En salles le 4 novembre prochain, En mai fais ce qu'il te plaît, nouveau film de Christian Carion, s'intéresse à l'exode de 1940 alors que le France est plongée dans la Seconde Guerre mondiale et doit faire face à l'invasion allemande. À l'occasion de la sortie du film, nous avons pu nous entretenir avec Alice Isaaz et Olivier Gourmet, interprètes respectifs de l'institutrice et du maire du petit village qui décide de prendre la route.

Olivier Gourmet

Qu'est-ce qui vous a plu dans le personnage que vous a proposé Christian Carion ?
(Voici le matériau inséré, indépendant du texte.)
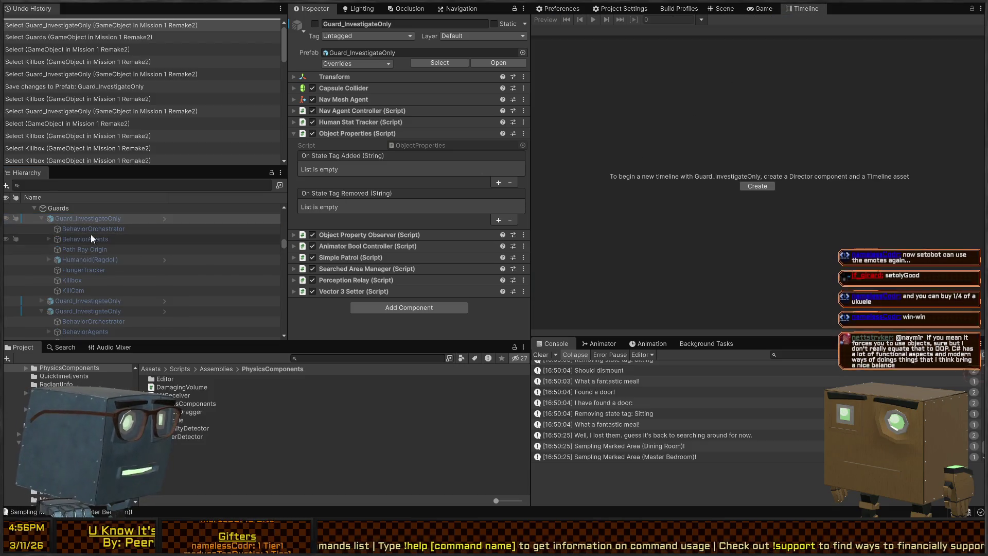
Select the lower guard's Killbox and point its CatchAndPunch camera shot at KillCam.
click(73, 288)
click(77, 282)
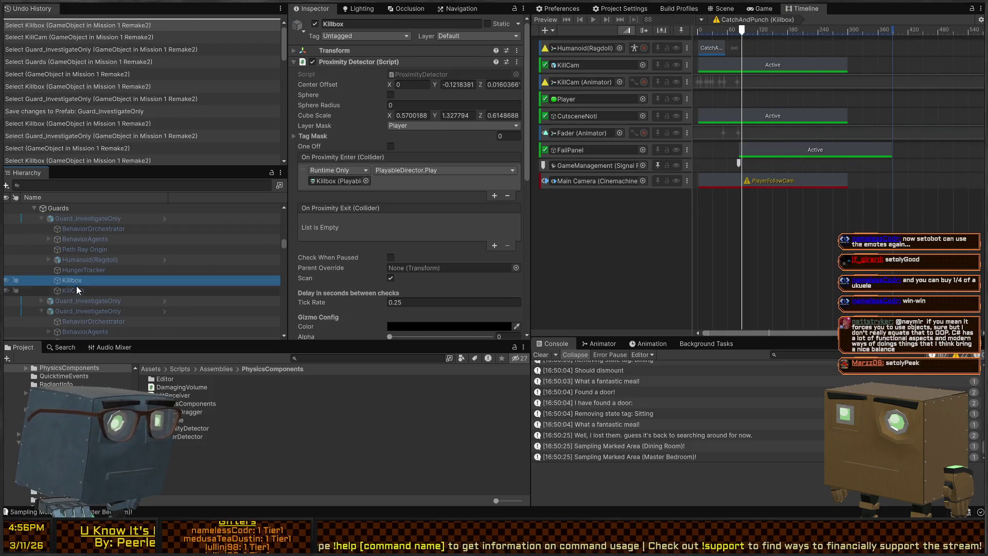
scroll(78, 285, down, 1)
click(41, 272)
scroll(50, 270, down, 2)
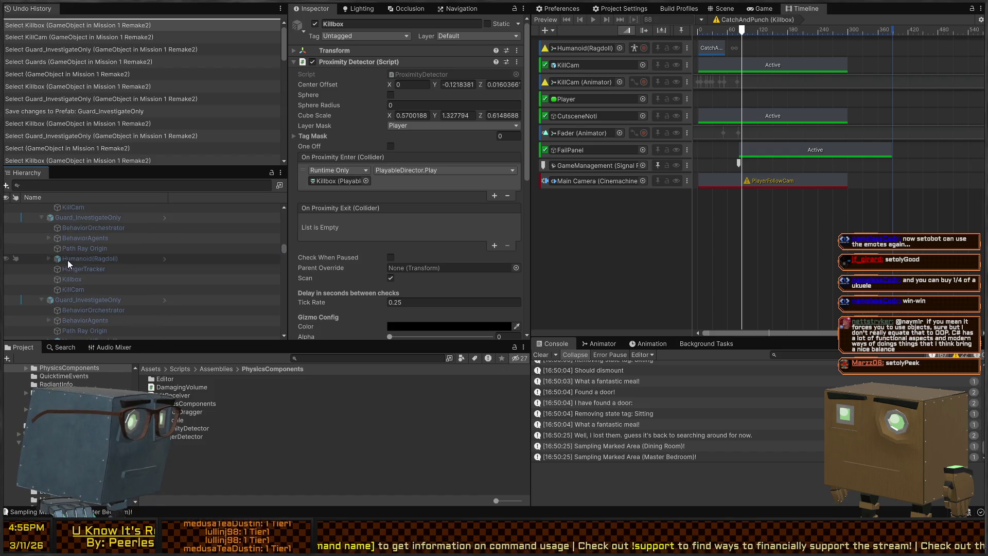
click(69, 280)
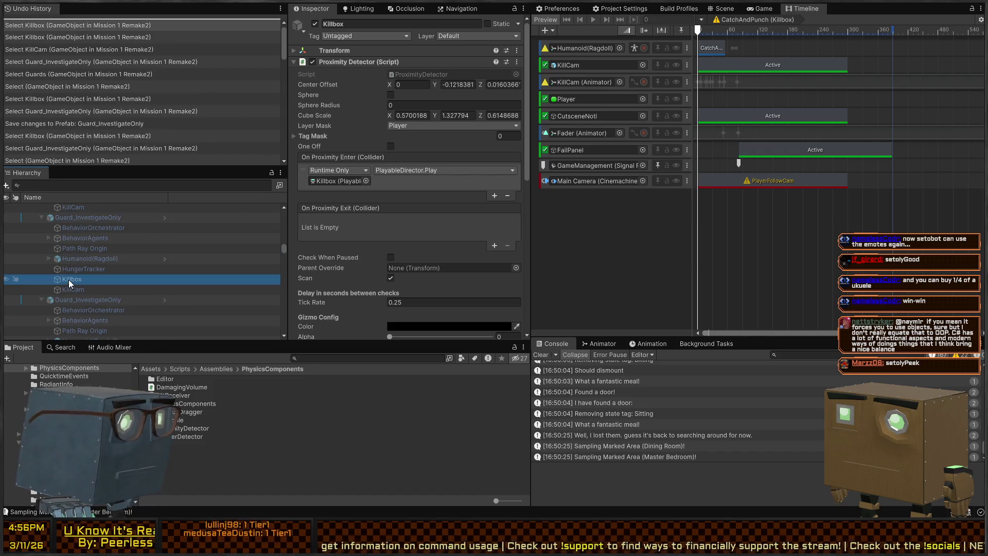
scroll(120, 272, down, 2)
click(75, 306)
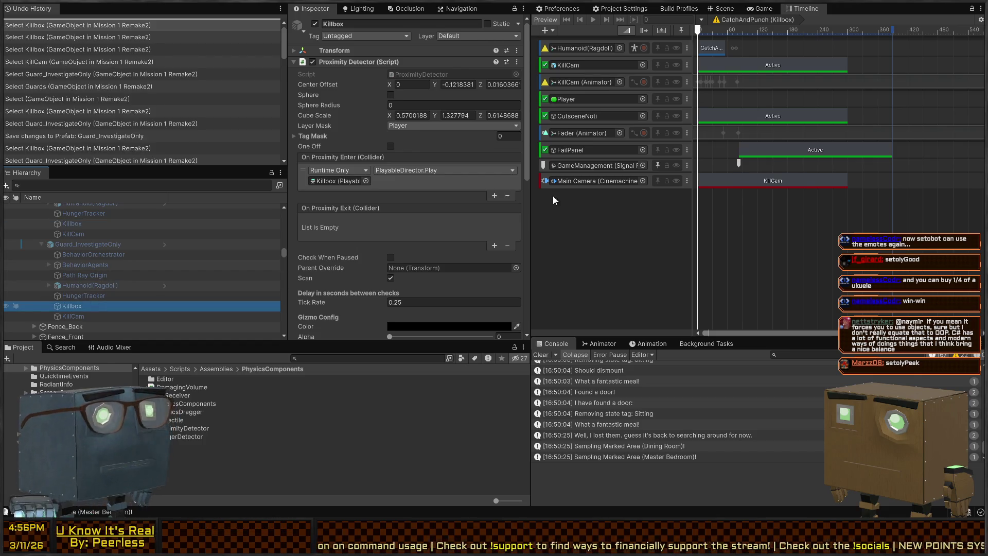
click(743, 182)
Ce côté héroïque du personnage qui emmène tout un village derrière lui et surtout les valeurs qu'il véhicule. C'est un emblème de la République qui a existé, le grand-père de Christian Carion, même si ce n'est pas complètement son histoire. Il portait en lui le respect de la République et des lois. Mais aussi cet élan de générosité et d'humanité, cet effort commun et cette responsabilité en temps de crise et même en dehors.

Avant de vous lancer dans le film étiez-vous familier de l'histoire de l'exode de 1940 ?

Je suis né 18 ans après la fin de la guerre. Mes parents ont vécu l'exode. Ils se sont fait arrêter par la police allemande. Mon grand-père paternel était dans un camp de travail en Allemagne. Mon grand-père paternel a emmené sa famille dans le Sud de la France un peu avant. Mon père m'en parle toujours, de cette chance qu'ils ont eu : que des gens leur aient ouvert leurs portes, donné un toit et de la nourriture.

En marge de votre histoire personnelle, le film vous a-t-il apporté un regard neuf sur la situation ?

Non mais je pensais que c'était bien d'en parler. On a une liberté de parole et on peut faire à la fois un cinéma de pur divertissement avec des comédies qui font du bien, et un autre avec lequel on peut un tant soit peu sensibiliser les gens autrement, poser une réflexion, un regard différent sur l'Histoire et ce qu'elle nous a laissé. C'est un western dans sa forme, avec énormément de soin apporté à l'image, donc c'est grand public avec en toile de fond un vrai sujet, humain et historique.

Au vu du contexte actuel, pensez-vous que ce genre de film puisse faire changer le regard qu'ont les Français ou les Belges sur les déplacements de population ?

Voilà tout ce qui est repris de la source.